Evals aren't a step at the end. They run the whole way through

There’s a version of building an AI app that goes like this. You build the thing, you get it mostly working, and then someone says “should we evaluate it?” and you bolt some evals on at the end like a spoiler on a hatchback. It runs, the numbers look fine, you ship.

That works about as well as writing all your tests the night before launch. Evals aren’t a stage you do once at the end. They’re something that runs the whole way through, doing a different job at each step. Get that idea straight and the rest of this falls into place.

Want it to hand? Download the infographic as a PDF.

The whole thing runs left to right, from build and pre-release over on the left to production and live on the right. Same lifecycle you already know from normal software. The difference is that an AI app is non-deterministic, so “does it work” isn’t a yes or no you can answer once. You have to keep asking, at every stage, and an eval is how you ask.

Requirements

Before you write a line of code, you have to decide what the app is actually for and what a good answer even looks like. This sounds obvious and almost everyone skips it.

The trap with AI is that “good” feels self-evident until you try to pin it down. A good support reply is… helpful? Polite? Correct? Grounded in the actual docs? Those are four different things, and an answer can nail one and fail the others. So this is where you turn fuzzy intentions into concrete success criteria, and start gathering the examples that show what good looks like. That collection becomes your golden dataset, which everything downstream gets measured against. I wrote a whole post on building an eval you can trust, because it’s the foundation the rest sits on.

Design

Now you choose how to build it. Which prompts, which model, what architecture. And here’s where most people go on vibes - they try a prompt, it looks good in the playground, they ship it.

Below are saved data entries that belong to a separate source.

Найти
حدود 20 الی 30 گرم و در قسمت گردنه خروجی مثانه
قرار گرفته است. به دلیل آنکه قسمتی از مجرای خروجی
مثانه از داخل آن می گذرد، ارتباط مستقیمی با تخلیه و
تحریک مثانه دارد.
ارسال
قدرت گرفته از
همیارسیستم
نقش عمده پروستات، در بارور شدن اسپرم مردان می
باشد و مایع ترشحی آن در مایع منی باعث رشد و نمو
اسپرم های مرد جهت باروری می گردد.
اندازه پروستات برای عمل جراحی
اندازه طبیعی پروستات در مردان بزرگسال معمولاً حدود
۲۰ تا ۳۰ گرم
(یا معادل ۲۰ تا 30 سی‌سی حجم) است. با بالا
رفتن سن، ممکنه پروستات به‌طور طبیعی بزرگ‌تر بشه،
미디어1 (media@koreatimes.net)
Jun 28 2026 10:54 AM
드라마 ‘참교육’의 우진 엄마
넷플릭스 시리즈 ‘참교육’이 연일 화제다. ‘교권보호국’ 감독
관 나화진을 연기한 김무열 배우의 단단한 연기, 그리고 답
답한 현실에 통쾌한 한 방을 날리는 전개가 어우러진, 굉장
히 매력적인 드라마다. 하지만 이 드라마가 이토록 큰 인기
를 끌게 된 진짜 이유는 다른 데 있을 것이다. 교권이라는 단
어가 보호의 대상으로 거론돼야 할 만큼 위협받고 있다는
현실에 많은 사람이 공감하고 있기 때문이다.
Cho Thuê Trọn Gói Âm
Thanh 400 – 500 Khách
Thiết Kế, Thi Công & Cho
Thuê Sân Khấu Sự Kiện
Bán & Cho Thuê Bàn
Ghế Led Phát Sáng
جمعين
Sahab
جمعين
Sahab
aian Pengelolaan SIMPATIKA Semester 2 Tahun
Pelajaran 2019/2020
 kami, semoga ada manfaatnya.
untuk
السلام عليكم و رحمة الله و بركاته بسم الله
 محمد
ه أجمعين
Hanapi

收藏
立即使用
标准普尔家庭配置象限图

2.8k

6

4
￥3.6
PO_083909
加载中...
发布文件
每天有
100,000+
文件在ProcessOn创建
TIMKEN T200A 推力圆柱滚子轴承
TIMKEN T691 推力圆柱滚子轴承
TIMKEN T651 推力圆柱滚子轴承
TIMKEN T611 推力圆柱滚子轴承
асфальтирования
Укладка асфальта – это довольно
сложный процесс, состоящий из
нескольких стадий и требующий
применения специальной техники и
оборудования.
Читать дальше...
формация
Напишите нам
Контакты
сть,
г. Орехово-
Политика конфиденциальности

The better move is to make those decisions on evidence. You’ve got a golden dataset from the last step, so use it. Run two candidate prompts against it and see which actually scores higher. Compare a cheaper model against an expensive one on the cases that matter to you, not on a leaderboard built from someone else’s data. Design becomes a series of small head-to-head bake-offs instead of a series of hunches, and you end up committing to choices you can defend.

Implementation

You build the app. You wire up the tools, the retrieval, the integrations, all the moving parts. Nothing surprising here, except for one thing you have to do that you might not be used to: instrument it.

Tracing isn’t optional for an AI app. When something goes wrong - and it will - you need to see what the app did, step by step, to figure out why. That means every span, every trace, every session is captured and inspectable. If you don’t have that, debugging an AI app is just guessing with extra steps. (Span, trace and session are the three levels you’ll be looking at, and they’re worth understanding properly - here’s a post on exactly that.) Get the instrumentation in now, while you’re building, not after you’ve shipped and you’re trying to bolt it on under pressure.

Testing

Now you validate before you ship, the same way you’d unit-test normal code. The twist is that you can’t assert on an exact output, because the output changes every run. So the shape of the test changes too.

Normal testing goes arrange, act, assert. You set things up, you run the code, you check the result is exactly what you expected. Eval-driven development adds a step: arrange, act, evaluate, assert. You set things up, you run the app, you run an eval on whatever came back, and then you assert on the eval’s score. You’re not checking the output equals a fixed string. You’re checking the output scores above the bar you set in the requirements. Same testing instinct, adjusted for a world where the answer is never byte-for-byte the same twice.

Deployment

You ship, and your app meets real users. Real users are messier than anything you tested with. They ask things you never imagined, in ways you never anticipated, and the neat distribution of inputs you tuned everything against goes out the window.

So the evals don’t stop at the door. They follow the app into production. You run online evals on live traffic, scoring real responses as they go out, and you alert the moment quality drops. This is the part that turns “it worked when we tested it” into “it’s still working right now”, which is the only version that actually matters once people depend on it.

The thread that runs through it

Notice what carries the whole way along. The golden dataset and the success criteria you defined at the very start are the same yardstick you use to compare designs, to test before shipping, and to judge live traffic. Define “good” once, properly, and it pays off at every stage after.

That’s the real point. Evals aren’t a gate at the end that says yes or no. They’re a feedback loop you run continuously, from the first requirement to live production traffic, and the job they do shifts as you move along. Bolt them on at the end and you’ll catch the odd bug. Thread them through from the start and you actually know, at every step, whether the thing works - which, for something as slippery as an AI app, is about the most valuable thing you can know.